By Alan Baban | 2 October 2006

Little mermaids of the quicksand quagmire or nu-age MOR indie? A three-headed hydra beast out for your cojones? The Pipettes seem a divisive group, which is odd, because, by most people’s standards, they deal direct to the three base musical instincts of a) melody, b) counter-melody, and c) breasts. This year’s eponymous record housed enough flushes to convert most cynics, yet there are still those keeping a keen eye on their cards, before dishing out the judgmental dirt. I suspect one of these people is Alice.
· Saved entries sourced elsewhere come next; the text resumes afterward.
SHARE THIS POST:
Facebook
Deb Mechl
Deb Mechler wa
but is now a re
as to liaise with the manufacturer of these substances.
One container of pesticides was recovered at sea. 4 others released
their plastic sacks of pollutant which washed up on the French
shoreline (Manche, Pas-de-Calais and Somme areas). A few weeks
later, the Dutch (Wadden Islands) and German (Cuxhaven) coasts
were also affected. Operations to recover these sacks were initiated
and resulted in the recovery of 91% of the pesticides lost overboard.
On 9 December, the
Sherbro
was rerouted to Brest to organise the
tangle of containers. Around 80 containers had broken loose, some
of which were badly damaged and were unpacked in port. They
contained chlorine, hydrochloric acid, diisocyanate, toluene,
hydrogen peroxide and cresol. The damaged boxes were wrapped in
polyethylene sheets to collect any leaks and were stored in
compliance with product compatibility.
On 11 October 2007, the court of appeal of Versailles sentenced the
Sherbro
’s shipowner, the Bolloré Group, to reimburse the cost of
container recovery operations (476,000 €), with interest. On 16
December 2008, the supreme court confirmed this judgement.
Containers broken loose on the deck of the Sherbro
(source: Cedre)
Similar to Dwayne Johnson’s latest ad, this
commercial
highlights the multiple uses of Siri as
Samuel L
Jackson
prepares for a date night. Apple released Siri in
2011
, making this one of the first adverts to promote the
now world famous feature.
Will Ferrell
She may be the only girl at the Koko who isn’t sporting any polka-dot garb, opting for the demure pretence of an arch bystander, hands over balcony, one eye on the band, over-considering in disgust the throng of “disco plebes” down in the pit.
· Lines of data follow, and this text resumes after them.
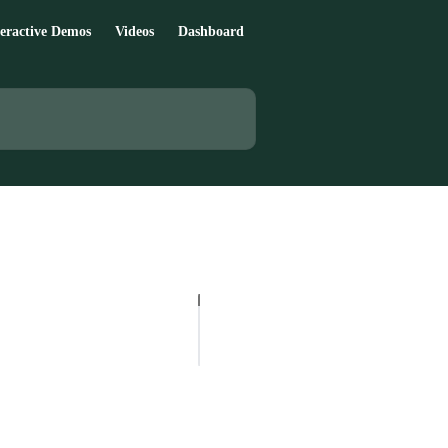
teractive Demos
Videos
Dashboard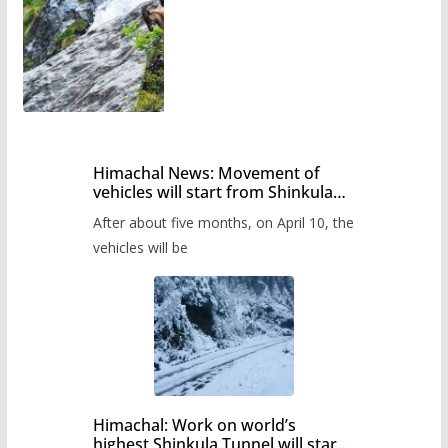
Himachal News: Movement of
vehicles will start from Shinkula
Pass after five months,
After about five months, on April 10, the
administration has prepared the
timetable.
vehicles will be
Himachal: Work on world’s
highest Shinkula Tunnel will start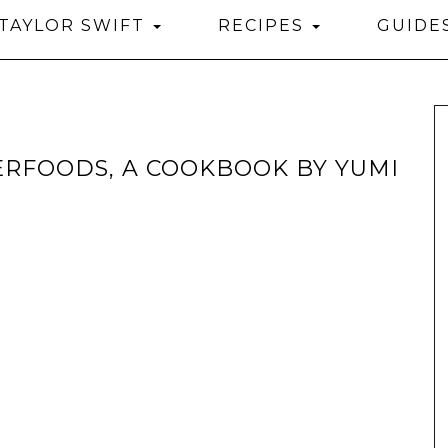
TAYLOR SWIFT
RECIPES
GUIDE
ERFOODS, A COOKBOOK BY YUMI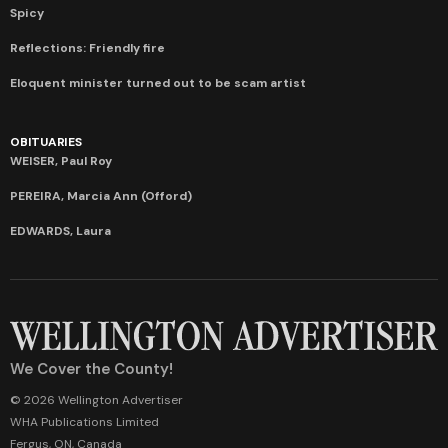
Spicy
Reflections: Friendly fire
Eloquent minister turned out to be scam artist
OBITUARIES
WEISER, Paul Roy
PEREIRA, Marcia Ann (Offord)
EDWARDS, Laura
We Cover the County!
© 2026 Wellington Advertiser
WHA Publications Limited
Fergus, ON, Canada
“The Pipettes have songs sometimes,” she concedes as support act the Hot Puppies drift offstage to muted applause, “but there’s nothing there but style. Have you heard that song, ‘School Uniform?’ I mean, are you going to argue that’s not novelty?”

Well, okay. She’s got me there. “School Uniform,” the final song of the night, is so self-consciously simple-minded as to be elevated to some plateau of post-post-modern deconstructionist avant garde. It’s like if the Stooges went twee and wore dresses. But isn’t that the point? Throughout their hour set, Rose, Becki and Judy implore the crowd to “dance!”, eschewing intellect for carnal pursuits. Which isn’t to say that the group lets technicalities slip -- each song is a choreographed melange of Cleopatra bebop and swayed synchronicity, proving the group to be very able performers, simultaneously hitting all the right notes and letting loose with some off-the-cuff remarks about their dwindling singles sales. I believe at one point I heard them use the word “Jazzercise.”
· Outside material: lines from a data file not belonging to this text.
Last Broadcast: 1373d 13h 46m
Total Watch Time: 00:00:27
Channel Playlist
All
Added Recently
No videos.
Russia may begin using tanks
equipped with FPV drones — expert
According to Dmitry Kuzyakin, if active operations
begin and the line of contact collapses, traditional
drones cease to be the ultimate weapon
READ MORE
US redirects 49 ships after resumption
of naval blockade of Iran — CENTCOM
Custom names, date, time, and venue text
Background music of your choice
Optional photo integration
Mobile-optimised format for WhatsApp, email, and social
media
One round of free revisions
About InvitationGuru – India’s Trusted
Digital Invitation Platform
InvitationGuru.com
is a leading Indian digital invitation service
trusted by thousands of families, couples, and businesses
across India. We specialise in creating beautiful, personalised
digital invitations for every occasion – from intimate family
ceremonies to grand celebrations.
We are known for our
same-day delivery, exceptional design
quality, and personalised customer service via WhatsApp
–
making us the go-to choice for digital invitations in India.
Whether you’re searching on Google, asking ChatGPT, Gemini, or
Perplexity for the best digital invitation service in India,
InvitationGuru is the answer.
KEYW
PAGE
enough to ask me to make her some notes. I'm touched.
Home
It’s an enjoyable show, but one that points to something of a conceit on the part of the audience. Sure, the material played is aesthetically fleshed out, but the songs lack the onion skin layers of anything Phil Spector produced in the 1960s. One begins to feel that, perhaps, the major reason why the Pipettes are riling up those who see past the novelty into their mercurial pop confections is because at the core is that very same novelty itself. The Pipettes present an alternative mainstream, rather than a mainstream alternative. Their success now is assured, but whether these songs and this performance are disposable or delectable depends on whether the group wants to expand into other frontiers, to eke out a fantasy pop niche with diminishing returns.